Short problem a |
Copy out the stretch of the listing from the line containing "pose: elev=319.4 azim=45.8" through the line containing "Dot at: (257, 279)", both included, without changing anything.

Text block |

16.2 Amendments, Alterations and Modifications. Agreement shall
not be amended, altered or modified except by an instrument in writing duly
executed by both parties.
16.3 Successors and Assigns. This Agreement shall be binding upon
and shall inure to the benefit of the parties hereto and their respective
successors and
18
permitted assigns. It is the explicit intention of the parties hereto that
no person or entity, other than the parties hereto, is or shall be entitled
to bring any action to enforce any provision of this Agreement against either
of the parties hereto, and that the covenants, undertakings, and agreements
set forth in this Agreement shall be solely for the benefit of, and shall be
enforceable only by, the parties hereto or their respective successors or
permitted assigns.
16.4 Special and Consequential Damages. In no event shall either
party be liable to the other for special or consequential damages as a result
of its performance or nonperformance of this Agreement, and each party hereby
waives and releases the other from those specific types of damages.
16.5 Confidentiality. Each of NFN and US ONE reaffirms and
rememorializes its respective confidentiality obligations related to this
Agreement as set forth on Exhibit G attached hereto.
16.6 Subsidiaries. NFN consents to the exercise by any subsidiary
of US ONE of the rights, and the performance by any such subsidiary of the
obligations, of US ONE hereunder.
16.7 Leasing other Facilities. This Agreement shall not prevent
US ONE from leasing the facilities of any other network provider, whatever
the location and whatever the terms thereof.
16.8 Notices. All demands, reports, approvals or other
communications which may be or are required to be given, served or sent
pursuant to this Agreement shall be in writing and shall be hand delivered or
sent by recognized overnight carrier or mailed by first-class, registered or
certified mail, return receipt requested, postage prepaid, addressed as
follows:
If to NFN, to:
National Fiber Network, Inc.
000 Xxxx 00xx Xxxxxx
Xxx Xxxx, Xxx Xxxx 00000
Attn: Xxxxxxx X. Xxxxxxxx
Xxxxxx Xxxxxxxxxxx
with a copy to:
Skadden, Arps, Slate, Xxxxxxx & Xxxx
000 Xxxxxx, 00xx Xxxxx
Xxx Xxxx, Xxx Xxxx 00000
19
Attn: Xxxx Xxxxxxxxx
If to US ONE, to:
US ONE Communications of New York, Inc.
One Lincoln Centre
0000 XXX Xxxxxxx, Xxxxx 000
Xxxxxx, Xxxxx 00000
Attn: Xxxxx X. Xxxxxxx
with a copy to:
Weil, Gotshal & Xxxxxx LLP
000 Xxxxxxxx Xxxxx, Xxxxx 0000
Xxxxxx, Xxxxx 00000
Attn: Xxxx X. Xxxxx
Notices shall be effective when properly sent and received, refused or
returned undeliverable. Either party can notify the other of an address
change pursuant to this notice provision.
16.9 Severability. If any provision of this Agreement or any other
agreement, document or writing given pursuant to or in connection with this
Agreement shall be invalid or unenforceable under any applicable law, same
shall be ineffective to the extent of such invalidity only, without in any
way affecting the remaining parts of said provision or the remaining
provisions of said Agreement. In such event, the parties shall negotiate in
good faith to amend this Agreement to comply with applicable law while
preserving, to the maximum extent feasible, the mutual benefits of this
Agreement.

Short problem b |
Write the next part of the agreement text, picking up after its last sentence.

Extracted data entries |
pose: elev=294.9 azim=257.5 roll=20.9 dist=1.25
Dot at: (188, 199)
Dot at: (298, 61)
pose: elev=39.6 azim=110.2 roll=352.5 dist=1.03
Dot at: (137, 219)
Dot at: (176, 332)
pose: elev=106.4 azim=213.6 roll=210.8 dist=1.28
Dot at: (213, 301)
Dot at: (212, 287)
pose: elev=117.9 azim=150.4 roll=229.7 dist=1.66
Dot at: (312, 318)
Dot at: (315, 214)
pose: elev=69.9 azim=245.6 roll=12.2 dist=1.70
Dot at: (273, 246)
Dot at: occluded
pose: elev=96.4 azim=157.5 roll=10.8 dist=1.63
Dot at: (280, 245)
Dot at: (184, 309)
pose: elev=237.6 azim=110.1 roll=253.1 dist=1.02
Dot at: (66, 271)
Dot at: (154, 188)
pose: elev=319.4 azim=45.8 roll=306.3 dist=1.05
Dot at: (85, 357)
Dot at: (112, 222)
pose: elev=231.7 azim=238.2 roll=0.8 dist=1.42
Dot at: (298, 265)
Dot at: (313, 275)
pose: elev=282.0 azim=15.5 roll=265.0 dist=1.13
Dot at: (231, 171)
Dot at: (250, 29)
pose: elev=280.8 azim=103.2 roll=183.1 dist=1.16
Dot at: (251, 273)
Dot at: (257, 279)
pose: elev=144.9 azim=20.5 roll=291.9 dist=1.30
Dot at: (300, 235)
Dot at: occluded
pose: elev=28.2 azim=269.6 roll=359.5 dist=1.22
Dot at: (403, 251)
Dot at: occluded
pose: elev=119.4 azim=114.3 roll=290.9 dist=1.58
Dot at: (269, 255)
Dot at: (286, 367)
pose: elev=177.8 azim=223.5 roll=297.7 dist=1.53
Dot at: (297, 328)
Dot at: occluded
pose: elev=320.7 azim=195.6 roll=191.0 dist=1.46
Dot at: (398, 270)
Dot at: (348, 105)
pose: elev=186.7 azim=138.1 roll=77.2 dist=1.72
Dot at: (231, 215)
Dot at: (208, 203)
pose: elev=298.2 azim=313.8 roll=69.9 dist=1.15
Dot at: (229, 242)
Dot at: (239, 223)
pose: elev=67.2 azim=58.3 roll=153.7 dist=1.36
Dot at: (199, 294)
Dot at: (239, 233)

Final answer a |
pose: elev=319.4 azim=45.8 roll=306.3 dist=1.05
Dot at: (85, 357)
Dot at: (112, 222)
pose: elev=231.7 azim=238.2 roll=0.8 dist=1.42
Dot at: (298, 265)
Dot at: (313, 275)
pose: elev=282.0 azim=15.5 roll=265.0 dist=1.13
Dot at: (231, 171)
Dot at: (250, 29)
pose: elev=280.8 azim=103.2 roll=183.1 dist=1.16
Dot at: (251, 273)
Dot at: (257, 279)

Final answer b |
16.10 Further Assurances. To the extent that any statute,
regulation or policy passed or adopted after the date hereof materially
alters in a negative manner the practical realization of the value of this
Agreement to US ONE, NFN agrees to modify this Agreement so as to preserve
the practical realization by US ONE of the value of this Agreement.
16.11 Exhibits. Exhibits are an integral part of this Agreement.
"Will" and "shall" have the same meaning in this Agreement. "Including" or
"include" shall mean "including without limitation."
16.12 Waiver. No failure or delay on the part of either party
hereto in exercising any right, power or privilege hereunder and no course of
dealing between the parties shall operate as a waiver thereof, nor shall any
single or partial exercise of
20
any right, power or privilege hereunder preclude any other or further
exercise thereof or the exercise of any other right, power or privilege.
16.13 Entire Agreement. This Agreement constitutes the entire
agreement between the parties with respect to the transactions contemplated
herein, and it supersedes all prior oral or written agreements, commitments
or understandings with respect to the matters provided herein.
16.14 Titles and Headings. Section headings contained in this
Agreement are inserted for convenience of reference only. Such headings
shall not be deemed to be a part of this Agreement for any purpose and shall
not in any way define or affect the meaning, construction, or scope of any of
the provisions hereof.
16.15 Governing Law. This Agreement shall be governed by the laws
of the State of New York without regard to any other state's choice of law
principles.
16.16 Execution in Counterparts. To facilitate execution, this
Agreement may be executed in as many counterparts as may be required.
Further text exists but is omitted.